First, it’s important to understand the rise of roboadvisors. Roboadvisors are a catchall word to describe websites or mobile apps that give retail investors (aka consumers) automated investment management using software and algorithms to make trades. These roboadvisors will programmatically try to make you as much money as possible – without any human interaction. For more on roboadvisors, visit our post “Financial Advisors – The Lowdown on a Career in Wealth Management (and how to go about it)”.

You would think that this would put financial advisers out of work, but remarkably the industry is expected to grow faster than the national average for the next 10 years. This is because the financial adviser role is shifting towards relationship management and keeping wealthier clients happy.

New Financial Firm Candidates Are From Service-Based Backgrounds

Shift to service-based backgrounds

As smaller net worth clients use roboadvisors to handle their simple tasks, people are generally waiting until their net worth is higher before seeking out the services of a financial advisor. This means that the average net worth of an investor that you’d work with as a financial advisor is going up, and it naturally follows that they will have more assets to manage as well. This, in turn, means that the average client is now going to expect a higher level of service from their financial advisor, and that takes time, attention, and care.

This is why large firms are hiring more financial advisors than before and hiring from service-based industries. It’s become more important to give a high quality customer experience to these wealthier customers, and it’s easier to teach sharp people with good people skills about finance than it is to find people with deep finance skills and also teach them a service-based attitude.


Emphasis on sales

Sales has always been a key piece of being a financial advisor. You will need to build your own rolodex of clients whose wealth you manage, often from scratch. In the past, this was primarily done through cold calling – today, this is typically done through a cadence of email, calls, and other touchpoints. Now that the average customer has more money than before, sales is even more important for closing these customers.

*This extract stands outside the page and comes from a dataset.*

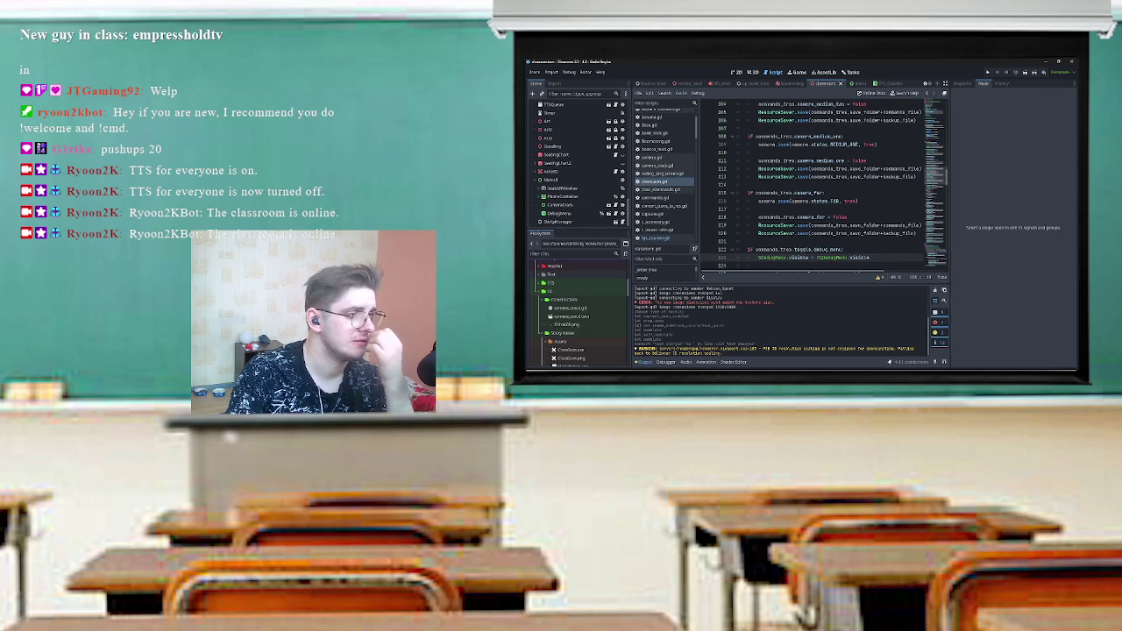
- Check the DebugMenu's properties, then run the Classroom 2.0 - 4.3 project
click(561, 213)
click(961, 84)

As with relationship management skills, large financial firms have been having more success teaching the finance industry to people with strong sales skills and so are looking for more of these candidates.

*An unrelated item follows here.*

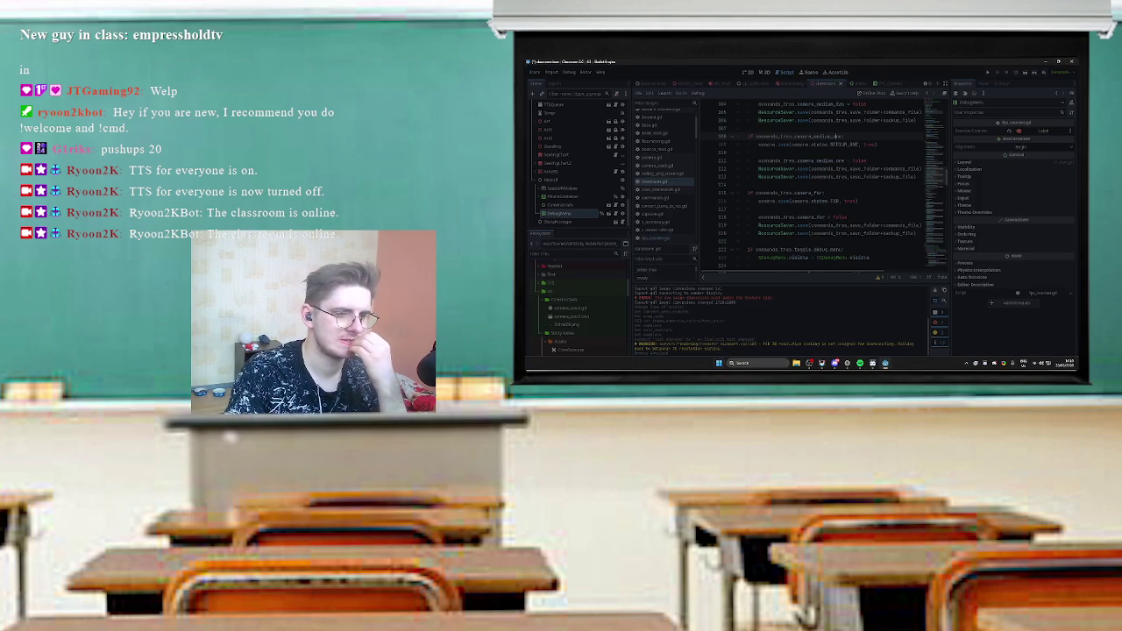
key(super)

Reduced emphasis on financial modeling and analysis

This shift towards people skills has been coupled with a shift from the actual math that used to be more common in the financial advisor role. At large firms, financial advisors will generally work with a financial analyst counterpart on financial modeling and analysis. This is combined with the fact that the average liberal arts major is much more finance and math literate than they were in the past. Most college graduates now have a grasp of algebra-level math and have used Excel – and whatever they don’t know they can look up on the internet or Youtube. And since the majority of day-to-day calculations can now be done on a computer or calculator, you don’t need to be a math whiz to avoid calculation errors.

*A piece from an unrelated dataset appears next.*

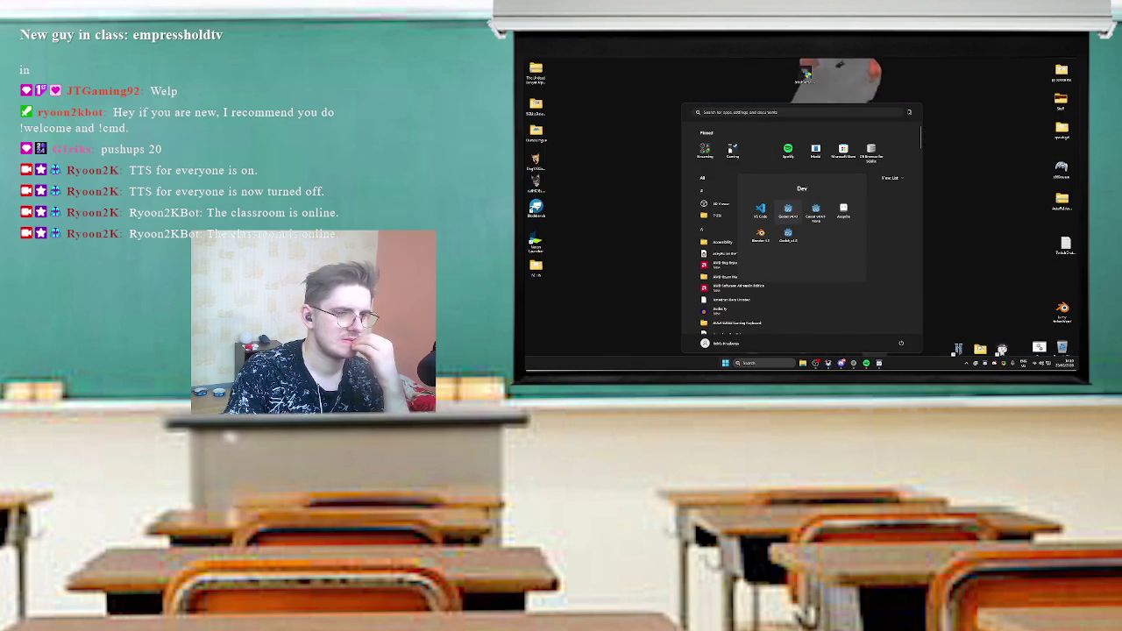
key(Escape)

Last word: large firms are better equipped to make this transition than small firms

We want to finish by noting that transition to service-based backgrounds is most pronounced in larger firms, and that it is not as easy for smaller firms to do so. Larger firms have the scale necessary to compartmentalize different parts of the financial advisory role as mentioned earlier. They can have a team of financial analysts dedicated to helping advisors with the more financially technical parts of the job.

Smaller firms often have no choice but to still exist in the old school model. In an office of 20 people with only a handful of junior financial advisors, it is unlikely that financial analysts’ time will be allocated to help them with technical analysis. As with most junior roles at smaller companies, you will be expected to cover more different aspects of the position than you would at a larger firm.